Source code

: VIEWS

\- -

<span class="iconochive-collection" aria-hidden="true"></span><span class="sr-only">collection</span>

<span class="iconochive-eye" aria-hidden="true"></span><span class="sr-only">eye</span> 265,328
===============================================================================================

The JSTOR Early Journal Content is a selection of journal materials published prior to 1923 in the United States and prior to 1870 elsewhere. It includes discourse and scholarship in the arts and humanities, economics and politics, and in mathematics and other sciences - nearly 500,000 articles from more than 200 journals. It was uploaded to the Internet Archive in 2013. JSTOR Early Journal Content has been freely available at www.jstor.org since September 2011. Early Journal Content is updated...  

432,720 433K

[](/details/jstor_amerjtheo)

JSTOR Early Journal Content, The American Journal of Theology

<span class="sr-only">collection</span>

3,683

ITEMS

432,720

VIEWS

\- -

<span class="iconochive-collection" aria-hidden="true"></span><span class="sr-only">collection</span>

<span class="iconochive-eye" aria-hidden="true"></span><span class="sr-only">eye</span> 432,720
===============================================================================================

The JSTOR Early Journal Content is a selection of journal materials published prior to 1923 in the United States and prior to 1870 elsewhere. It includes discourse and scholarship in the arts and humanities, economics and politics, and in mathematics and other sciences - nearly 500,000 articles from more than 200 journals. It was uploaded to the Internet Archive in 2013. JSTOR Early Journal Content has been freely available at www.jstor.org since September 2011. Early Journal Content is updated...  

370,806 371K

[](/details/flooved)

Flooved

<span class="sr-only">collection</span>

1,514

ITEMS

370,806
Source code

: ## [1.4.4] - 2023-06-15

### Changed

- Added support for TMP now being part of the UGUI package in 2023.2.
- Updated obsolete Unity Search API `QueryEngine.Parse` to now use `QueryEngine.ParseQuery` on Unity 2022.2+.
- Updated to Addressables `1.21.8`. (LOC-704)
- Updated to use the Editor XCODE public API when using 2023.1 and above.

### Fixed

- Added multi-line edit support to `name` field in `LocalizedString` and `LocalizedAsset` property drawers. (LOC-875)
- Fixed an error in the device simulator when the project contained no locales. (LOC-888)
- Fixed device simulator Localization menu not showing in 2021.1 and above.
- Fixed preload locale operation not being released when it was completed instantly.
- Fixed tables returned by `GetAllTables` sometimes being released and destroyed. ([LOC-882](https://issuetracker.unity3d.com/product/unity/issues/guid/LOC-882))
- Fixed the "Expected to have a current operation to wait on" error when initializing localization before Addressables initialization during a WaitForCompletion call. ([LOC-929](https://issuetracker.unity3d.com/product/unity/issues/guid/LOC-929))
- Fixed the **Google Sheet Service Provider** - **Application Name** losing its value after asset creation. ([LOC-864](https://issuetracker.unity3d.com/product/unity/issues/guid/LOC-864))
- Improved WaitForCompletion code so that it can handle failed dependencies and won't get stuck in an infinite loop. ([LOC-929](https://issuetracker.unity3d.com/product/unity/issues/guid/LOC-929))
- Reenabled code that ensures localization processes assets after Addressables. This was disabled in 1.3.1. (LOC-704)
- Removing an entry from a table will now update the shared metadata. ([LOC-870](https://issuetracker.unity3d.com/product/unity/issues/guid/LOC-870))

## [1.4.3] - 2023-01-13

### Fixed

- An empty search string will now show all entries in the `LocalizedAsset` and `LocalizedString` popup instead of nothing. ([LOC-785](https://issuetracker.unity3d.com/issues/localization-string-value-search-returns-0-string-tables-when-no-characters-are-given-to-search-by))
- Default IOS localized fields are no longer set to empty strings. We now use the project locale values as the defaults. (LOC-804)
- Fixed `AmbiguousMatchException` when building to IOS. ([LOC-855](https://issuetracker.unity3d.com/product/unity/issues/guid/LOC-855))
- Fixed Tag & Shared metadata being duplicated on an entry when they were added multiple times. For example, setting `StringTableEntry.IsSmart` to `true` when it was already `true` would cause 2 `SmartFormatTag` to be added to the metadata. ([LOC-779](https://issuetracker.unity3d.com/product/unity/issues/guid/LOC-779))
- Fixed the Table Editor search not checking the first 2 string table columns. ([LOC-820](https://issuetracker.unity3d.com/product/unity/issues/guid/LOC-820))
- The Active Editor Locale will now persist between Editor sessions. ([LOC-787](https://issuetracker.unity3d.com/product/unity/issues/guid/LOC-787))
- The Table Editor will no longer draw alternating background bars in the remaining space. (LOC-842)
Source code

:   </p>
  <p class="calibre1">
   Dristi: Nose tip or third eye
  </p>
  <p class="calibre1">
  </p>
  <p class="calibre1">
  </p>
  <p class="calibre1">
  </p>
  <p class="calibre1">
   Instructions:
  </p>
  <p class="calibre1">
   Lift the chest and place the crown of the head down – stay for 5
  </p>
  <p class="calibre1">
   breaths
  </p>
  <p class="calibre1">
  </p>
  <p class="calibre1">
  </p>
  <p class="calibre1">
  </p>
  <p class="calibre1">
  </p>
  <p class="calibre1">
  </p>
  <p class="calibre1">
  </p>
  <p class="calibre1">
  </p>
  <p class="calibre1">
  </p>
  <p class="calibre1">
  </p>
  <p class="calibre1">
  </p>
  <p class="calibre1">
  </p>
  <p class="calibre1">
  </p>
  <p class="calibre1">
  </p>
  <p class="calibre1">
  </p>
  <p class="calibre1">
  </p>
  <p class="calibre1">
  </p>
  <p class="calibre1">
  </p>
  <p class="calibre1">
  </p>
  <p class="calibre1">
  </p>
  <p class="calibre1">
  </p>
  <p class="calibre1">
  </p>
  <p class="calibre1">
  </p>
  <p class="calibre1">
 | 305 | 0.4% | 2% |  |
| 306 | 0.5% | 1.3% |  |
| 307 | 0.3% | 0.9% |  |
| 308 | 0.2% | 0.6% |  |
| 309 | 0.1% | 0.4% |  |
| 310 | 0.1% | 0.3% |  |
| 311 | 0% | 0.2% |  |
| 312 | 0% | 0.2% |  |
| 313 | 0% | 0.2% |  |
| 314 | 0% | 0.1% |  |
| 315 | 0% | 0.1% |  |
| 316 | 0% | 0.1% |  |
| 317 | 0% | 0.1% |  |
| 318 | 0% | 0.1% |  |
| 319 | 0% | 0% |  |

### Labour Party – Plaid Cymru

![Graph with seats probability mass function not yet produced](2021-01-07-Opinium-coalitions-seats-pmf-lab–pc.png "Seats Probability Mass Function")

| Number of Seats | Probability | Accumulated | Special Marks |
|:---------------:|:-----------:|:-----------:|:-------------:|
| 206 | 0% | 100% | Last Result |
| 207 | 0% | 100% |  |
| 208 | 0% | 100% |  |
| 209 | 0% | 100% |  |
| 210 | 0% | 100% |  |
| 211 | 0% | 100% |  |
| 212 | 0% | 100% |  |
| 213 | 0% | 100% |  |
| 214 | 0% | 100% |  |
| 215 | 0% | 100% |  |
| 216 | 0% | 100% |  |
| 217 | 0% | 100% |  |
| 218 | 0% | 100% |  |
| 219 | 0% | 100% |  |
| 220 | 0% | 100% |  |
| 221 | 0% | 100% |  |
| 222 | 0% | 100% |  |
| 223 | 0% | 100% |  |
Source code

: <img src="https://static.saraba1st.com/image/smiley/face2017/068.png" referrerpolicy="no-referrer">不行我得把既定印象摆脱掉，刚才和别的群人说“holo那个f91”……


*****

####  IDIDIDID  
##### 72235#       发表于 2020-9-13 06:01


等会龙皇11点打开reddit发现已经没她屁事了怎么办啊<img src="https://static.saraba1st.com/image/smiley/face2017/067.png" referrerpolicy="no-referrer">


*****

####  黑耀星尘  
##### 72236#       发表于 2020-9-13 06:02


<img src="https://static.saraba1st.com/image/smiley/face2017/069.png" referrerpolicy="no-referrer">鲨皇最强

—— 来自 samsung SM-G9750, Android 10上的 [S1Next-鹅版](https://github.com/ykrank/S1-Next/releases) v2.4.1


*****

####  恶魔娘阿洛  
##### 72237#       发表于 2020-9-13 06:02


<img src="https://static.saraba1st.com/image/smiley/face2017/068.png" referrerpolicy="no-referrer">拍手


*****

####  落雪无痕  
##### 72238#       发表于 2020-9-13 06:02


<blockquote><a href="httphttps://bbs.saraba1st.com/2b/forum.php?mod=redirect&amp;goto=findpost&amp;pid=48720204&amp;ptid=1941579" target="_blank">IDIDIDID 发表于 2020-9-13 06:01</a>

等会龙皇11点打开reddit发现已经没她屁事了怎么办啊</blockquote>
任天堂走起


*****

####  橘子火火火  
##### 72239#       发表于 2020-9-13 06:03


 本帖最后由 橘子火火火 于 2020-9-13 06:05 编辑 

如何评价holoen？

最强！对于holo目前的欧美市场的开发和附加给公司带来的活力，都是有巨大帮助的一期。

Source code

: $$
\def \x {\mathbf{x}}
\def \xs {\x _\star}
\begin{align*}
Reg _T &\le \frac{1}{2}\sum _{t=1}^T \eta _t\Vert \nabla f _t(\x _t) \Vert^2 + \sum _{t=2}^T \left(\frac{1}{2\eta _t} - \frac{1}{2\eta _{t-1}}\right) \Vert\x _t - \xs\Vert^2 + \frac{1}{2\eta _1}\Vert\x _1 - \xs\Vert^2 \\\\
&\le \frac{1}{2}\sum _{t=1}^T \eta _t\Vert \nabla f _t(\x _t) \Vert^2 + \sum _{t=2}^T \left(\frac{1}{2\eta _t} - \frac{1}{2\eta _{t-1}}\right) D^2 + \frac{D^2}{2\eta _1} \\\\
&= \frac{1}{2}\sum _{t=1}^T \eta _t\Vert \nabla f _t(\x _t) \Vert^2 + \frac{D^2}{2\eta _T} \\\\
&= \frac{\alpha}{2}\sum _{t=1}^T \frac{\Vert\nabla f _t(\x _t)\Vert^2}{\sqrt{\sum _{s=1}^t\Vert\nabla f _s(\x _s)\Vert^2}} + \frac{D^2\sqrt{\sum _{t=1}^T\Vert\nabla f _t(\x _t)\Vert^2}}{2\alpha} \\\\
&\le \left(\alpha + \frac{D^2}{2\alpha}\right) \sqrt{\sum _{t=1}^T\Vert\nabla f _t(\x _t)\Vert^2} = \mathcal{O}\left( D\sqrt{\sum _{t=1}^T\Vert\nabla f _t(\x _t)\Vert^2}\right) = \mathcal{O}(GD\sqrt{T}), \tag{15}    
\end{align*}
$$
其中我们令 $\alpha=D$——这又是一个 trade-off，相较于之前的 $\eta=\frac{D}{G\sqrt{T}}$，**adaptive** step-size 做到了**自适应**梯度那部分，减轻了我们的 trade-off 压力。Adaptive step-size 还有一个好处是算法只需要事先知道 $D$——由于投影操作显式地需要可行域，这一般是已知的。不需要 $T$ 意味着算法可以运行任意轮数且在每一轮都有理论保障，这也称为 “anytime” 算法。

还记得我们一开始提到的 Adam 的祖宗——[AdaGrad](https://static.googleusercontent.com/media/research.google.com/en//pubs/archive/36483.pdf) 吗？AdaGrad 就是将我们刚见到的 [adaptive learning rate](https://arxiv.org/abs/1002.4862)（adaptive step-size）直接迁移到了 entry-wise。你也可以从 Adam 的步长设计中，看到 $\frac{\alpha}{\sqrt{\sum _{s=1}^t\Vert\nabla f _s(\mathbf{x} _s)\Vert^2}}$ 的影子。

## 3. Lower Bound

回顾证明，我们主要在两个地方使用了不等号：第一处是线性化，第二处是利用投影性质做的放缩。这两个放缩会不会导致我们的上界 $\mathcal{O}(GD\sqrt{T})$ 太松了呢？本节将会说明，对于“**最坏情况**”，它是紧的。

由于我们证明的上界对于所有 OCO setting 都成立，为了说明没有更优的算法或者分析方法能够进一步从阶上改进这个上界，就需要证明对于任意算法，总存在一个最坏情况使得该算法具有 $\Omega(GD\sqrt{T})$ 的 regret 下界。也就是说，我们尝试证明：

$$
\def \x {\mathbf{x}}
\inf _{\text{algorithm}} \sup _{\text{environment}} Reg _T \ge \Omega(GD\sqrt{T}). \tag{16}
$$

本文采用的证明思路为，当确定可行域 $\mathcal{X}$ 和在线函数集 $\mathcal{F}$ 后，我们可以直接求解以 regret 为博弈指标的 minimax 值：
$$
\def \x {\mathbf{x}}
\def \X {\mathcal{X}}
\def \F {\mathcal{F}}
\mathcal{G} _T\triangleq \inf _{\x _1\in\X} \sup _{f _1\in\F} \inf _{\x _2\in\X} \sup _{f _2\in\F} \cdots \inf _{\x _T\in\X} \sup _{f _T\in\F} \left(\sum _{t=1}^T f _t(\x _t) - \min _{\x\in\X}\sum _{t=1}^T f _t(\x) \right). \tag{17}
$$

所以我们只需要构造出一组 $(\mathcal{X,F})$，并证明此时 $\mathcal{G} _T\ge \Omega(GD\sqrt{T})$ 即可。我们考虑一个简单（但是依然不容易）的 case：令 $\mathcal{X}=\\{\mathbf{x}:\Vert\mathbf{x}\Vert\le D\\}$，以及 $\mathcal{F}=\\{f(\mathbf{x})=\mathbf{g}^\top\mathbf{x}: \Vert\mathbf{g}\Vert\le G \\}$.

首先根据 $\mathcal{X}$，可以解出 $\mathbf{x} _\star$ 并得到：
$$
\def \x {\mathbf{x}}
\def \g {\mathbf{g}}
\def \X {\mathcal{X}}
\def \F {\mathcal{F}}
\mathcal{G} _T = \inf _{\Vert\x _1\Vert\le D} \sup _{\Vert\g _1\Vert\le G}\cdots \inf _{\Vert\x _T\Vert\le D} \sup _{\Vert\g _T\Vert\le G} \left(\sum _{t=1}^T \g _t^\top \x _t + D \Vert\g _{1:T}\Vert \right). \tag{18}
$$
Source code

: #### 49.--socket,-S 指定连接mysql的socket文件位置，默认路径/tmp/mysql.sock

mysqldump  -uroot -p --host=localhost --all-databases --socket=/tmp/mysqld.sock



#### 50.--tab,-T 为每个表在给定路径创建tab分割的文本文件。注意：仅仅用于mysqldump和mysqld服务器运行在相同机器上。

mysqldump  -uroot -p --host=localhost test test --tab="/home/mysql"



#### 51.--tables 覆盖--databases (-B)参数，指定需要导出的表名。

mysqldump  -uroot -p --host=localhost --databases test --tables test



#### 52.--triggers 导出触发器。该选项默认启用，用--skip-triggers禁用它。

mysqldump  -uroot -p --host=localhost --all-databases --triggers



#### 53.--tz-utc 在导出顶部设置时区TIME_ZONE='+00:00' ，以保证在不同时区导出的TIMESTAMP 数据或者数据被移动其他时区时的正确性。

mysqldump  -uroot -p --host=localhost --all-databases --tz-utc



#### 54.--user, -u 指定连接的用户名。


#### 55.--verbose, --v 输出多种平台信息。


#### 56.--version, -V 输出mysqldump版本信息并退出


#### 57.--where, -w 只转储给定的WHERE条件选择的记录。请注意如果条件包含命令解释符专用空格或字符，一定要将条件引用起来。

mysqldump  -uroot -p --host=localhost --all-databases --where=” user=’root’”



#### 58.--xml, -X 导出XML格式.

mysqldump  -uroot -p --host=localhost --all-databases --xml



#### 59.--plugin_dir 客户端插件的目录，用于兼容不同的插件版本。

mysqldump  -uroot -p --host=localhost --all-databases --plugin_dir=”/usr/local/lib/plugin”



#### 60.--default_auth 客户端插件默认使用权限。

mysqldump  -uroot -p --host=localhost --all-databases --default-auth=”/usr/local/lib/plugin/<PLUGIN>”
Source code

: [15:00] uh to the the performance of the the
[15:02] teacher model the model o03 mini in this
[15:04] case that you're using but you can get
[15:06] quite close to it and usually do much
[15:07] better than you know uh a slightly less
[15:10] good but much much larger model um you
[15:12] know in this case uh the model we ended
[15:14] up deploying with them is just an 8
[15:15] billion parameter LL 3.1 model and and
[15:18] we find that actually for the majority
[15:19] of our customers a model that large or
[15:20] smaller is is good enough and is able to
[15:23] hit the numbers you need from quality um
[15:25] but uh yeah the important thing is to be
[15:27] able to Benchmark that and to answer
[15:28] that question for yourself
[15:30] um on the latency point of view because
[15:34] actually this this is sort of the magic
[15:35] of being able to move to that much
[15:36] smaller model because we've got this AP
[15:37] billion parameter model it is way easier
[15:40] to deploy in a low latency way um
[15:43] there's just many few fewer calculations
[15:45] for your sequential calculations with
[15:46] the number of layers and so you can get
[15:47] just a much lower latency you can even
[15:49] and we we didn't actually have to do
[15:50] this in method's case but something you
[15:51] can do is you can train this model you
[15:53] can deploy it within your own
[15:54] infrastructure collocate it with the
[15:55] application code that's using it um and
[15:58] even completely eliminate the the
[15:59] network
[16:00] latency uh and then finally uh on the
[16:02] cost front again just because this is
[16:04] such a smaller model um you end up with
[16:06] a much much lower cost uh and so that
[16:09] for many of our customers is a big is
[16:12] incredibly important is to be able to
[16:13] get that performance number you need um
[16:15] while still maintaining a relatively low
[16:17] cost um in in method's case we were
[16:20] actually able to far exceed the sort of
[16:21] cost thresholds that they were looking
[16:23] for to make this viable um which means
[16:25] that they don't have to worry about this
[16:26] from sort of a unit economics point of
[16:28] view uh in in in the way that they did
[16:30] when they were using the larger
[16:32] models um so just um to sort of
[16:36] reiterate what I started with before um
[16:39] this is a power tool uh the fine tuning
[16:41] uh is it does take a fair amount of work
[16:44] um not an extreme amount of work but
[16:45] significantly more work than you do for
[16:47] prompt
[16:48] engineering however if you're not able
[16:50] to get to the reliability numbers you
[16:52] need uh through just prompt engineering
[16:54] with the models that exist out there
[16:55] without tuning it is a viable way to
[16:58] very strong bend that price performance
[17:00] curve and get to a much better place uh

___

After going through the entries, say how many lines contain the string "referrer". Nothing else belongs in the reply.

4